During the investigation of the ceph issues for cloud hosts in the new WMCS racks E4 and F4 it was determined that they are configured for Jumbo frames (9000 byte MTU) on their production realm (ceph public) as well as cloud realm (ceph cluster) interfaces.
The benefit of this seems marginal, as the ceph clients running on cloudvirt nodes are configured with a 1500 byte MTU, so communication with clients only occurs using regular sized packets. That said it seems likely jumbos are needed for hearbeat messages:
https://tracker.ceph.com/issues/18438
Previously this worked fine, as all cloud hosts were on the same production vlan, and all our L2 Vlans are configured to support junbo frames. The problem is that in the new racks the hosts are connected to separate subnets/vlans, and thus any L3 interfaces configured in the related vlans, and L3 links between devices, also need to support jumbo frames.

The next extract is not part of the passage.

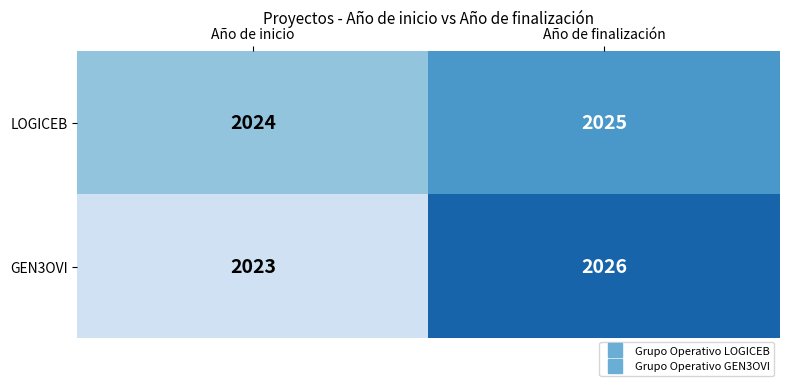

Is it true that GEN3OVI equals 2026 at Año de finalización?

True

Right now that is not the case, for instance irb.1108 on cloudsw1-c8-eqiad is only configured at 1500, whereas the irb.1120 on cloudsw1-e4 is at 9202, thus:
cmooney@cloudcephosd1025:~$ sudo traceroute -I -w 1 -m 3 10.64.20.58 traceroute to 10.64.20.58 (10.64.20.58), 3 hops max, 60 byte packets 1 irb-1123.cloudsw1-e4-eqiad.eqiad.wmnet (10.64.148.1) 1.009 ms 0.990 ms 0.988 ms 2 irb-1108.cloudsw1-c8-eqiad.eqiad.wmnet (10.64.147.0) 12.977 ms 12.974 ms 12.972 ms 3 cloudcephosd1007.eqiad.wmnet (10.64.20.58) 0.116 ms 0.140 ms 0.138 ms
cmooney@cloudcephosd1025:~$ sudo traceroute -I -w 1 --mtu 10.64.20.58 traceroute to 10.64.20.58 (10.64.20.58), 3 hops max, 65000 byte packets 1 irb-1123.cloudsw1-e4-eqiad.eqiad.wmnet (10.64.148.1) 2.403 ms F=9000 6.652 ms 8.751 ms 2 * * * 3 * * *
FWIW no ICMP 'frag-needed' packet is generated/received due to the mismatch either side between cloudsw1-e4 and cloudsw1-c8.
The good thing is that all these Vlans have their GWs on the cloudsw's. So it should be possible to make sure that all of them, plus all internal cloudsw links, are configured to allow 9000 byte IP packets, while keeping the cloudsw -> core router links at 1500. This will result in a similar situation to before, where jumbo frames can pass between cloud hosts, but once they try to reach an "outside" subnet (not configured on a cloud host) they pass through a 1500 MTU link to core routers, and need to be fragmented or otherwise.
I'll do some more checks / add patches to try and get this working and update the task.